**What is required:** Return the full listing word for word, but drop every picture from it.

**Records to use:**
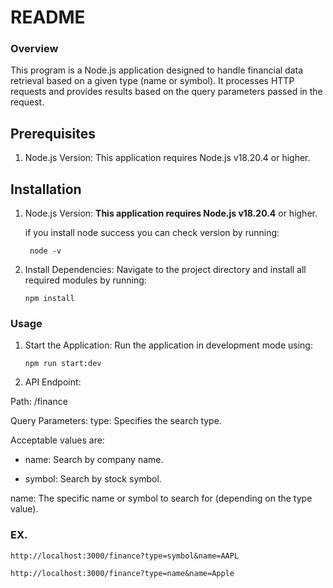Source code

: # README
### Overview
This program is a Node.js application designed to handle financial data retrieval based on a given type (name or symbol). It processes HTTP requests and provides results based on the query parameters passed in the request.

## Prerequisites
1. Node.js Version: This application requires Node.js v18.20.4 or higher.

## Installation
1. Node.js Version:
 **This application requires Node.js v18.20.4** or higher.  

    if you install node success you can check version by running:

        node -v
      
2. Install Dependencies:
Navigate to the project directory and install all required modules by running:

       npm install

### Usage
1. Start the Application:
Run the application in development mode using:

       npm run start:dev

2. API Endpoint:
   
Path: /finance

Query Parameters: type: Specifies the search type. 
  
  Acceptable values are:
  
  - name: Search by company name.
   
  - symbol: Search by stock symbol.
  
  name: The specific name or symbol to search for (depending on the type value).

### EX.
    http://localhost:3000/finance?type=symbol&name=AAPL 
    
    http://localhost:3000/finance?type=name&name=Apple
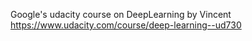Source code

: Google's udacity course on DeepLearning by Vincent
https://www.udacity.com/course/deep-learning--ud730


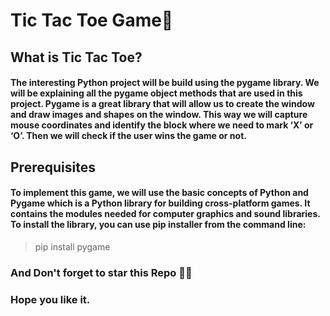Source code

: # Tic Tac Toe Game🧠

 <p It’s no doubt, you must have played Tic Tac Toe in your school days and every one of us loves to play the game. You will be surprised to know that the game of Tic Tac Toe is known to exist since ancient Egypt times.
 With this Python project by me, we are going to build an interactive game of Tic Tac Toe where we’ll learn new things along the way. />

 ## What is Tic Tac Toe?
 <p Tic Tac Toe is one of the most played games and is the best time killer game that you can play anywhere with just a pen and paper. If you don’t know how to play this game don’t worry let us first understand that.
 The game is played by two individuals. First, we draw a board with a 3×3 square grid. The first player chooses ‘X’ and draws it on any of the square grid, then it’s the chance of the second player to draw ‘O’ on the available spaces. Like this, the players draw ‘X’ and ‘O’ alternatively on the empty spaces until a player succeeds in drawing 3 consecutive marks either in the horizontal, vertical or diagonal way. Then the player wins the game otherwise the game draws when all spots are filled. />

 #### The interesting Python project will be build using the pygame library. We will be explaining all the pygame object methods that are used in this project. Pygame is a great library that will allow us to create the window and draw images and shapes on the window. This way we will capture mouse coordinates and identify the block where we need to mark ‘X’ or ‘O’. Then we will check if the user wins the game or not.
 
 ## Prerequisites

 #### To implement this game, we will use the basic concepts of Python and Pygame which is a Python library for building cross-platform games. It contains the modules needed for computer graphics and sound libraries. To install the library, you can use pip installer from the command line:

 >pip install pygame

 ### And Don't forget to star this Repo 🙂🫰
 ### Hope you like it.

**Task answer:**
Source code

: # README
### Overview
This program is a Node.js application designed to handle financial data retrieval based on a given type (name or symbol). It processes HTTP requests and provides results based on the query parameters passed in the request.

## Prerequisites
1. Node.js Version: This application requires Node.js v18.20.4 or higher.

## Installation
1. Node.js Version:
 **This application requires Node.js v18.20.4** or higher.  

    if you install node success you can check version by running:

        node -v
      
2. Install Dependencies:
Navigate to the project directory and install all required modules by running:

       npm install

### Usage
1. Start the Application:
Run the application in development mode using:

       npm run start:dev

2. API Endpoint:
   
Path: /finance

Query Parameters: type: Specifies the search type. 
  
  Acceptable values are:
  
  - name: Search by company name.
   
  - symbol: Search by stock symbol.
  
  name: The specific name or symbol to search for (depending on the type value).

### EX.
    http://localhost:3000/finance?type=symbol&name=AAPL 
    
    http://localhost:3000/finance?type=name&name=Apple
Source code

: Google's udacity course on DeepLearning by Vincent
https://www.udacity.com/course/deep-learning--ud730


Source code

: # Tic Tac Toe Game🧠

 <p It’s no doubt, you must have played Tic Tac Toe in your school days and every one of us loves to play the game. You will be surprised to know that the game of Tic Tac Toe is known to exist since ancient Egypt times.
 With this Python project by me, we are going to build an interactive game of Tic Tac Toe where we’ll learn new things along the way. />

 ## What is Tic Tac Toe?
 <p Tic Tac Toe is one of the most played games and is the best time killer game that you can play anywhere with just a pen and paper. If you don’t know how to play this game don’t worry let us first understand that.
 The game is played by two individuals. First, we draw a board with a 3×3 square grid. The first player chooses ‘X’ and draws it on any of the square grid, then it’s the chance of the second player to draw ‘O’ on the available spaces. Like this, the players draw ‘X’ and ‘O’ alternatively on the empty spaces until a player succeeds in drawing 3 consecutive marks either in the horizontal, vertical or diagonal way. Then the player wins the game otherwise the game draws when all spots are filled. />

 #### The interesting Python project will be build using the pygame library. We will be explaining all the pygame object methods that are used in this project. Pygame is a great library that will allow us to create the window and draw images and shapes on the window. This way we will capture mouse coordinates and identify the block where we need to mark ‘X’ or ‘O’. Then we will check if the user wins the game or not.
 
 ## Prerequisites

 #### To implement this game, we will use the basic concepts of Python and Pygame which is a Python library for building cross-platform games. It contains the modules needed for computer graphics and sound libraries. To install the library, you can use pip installer from the command line:

 >pip install pygame

 ### And Don't forget to star this Repo 🙂🫰
 ### Hope you like it.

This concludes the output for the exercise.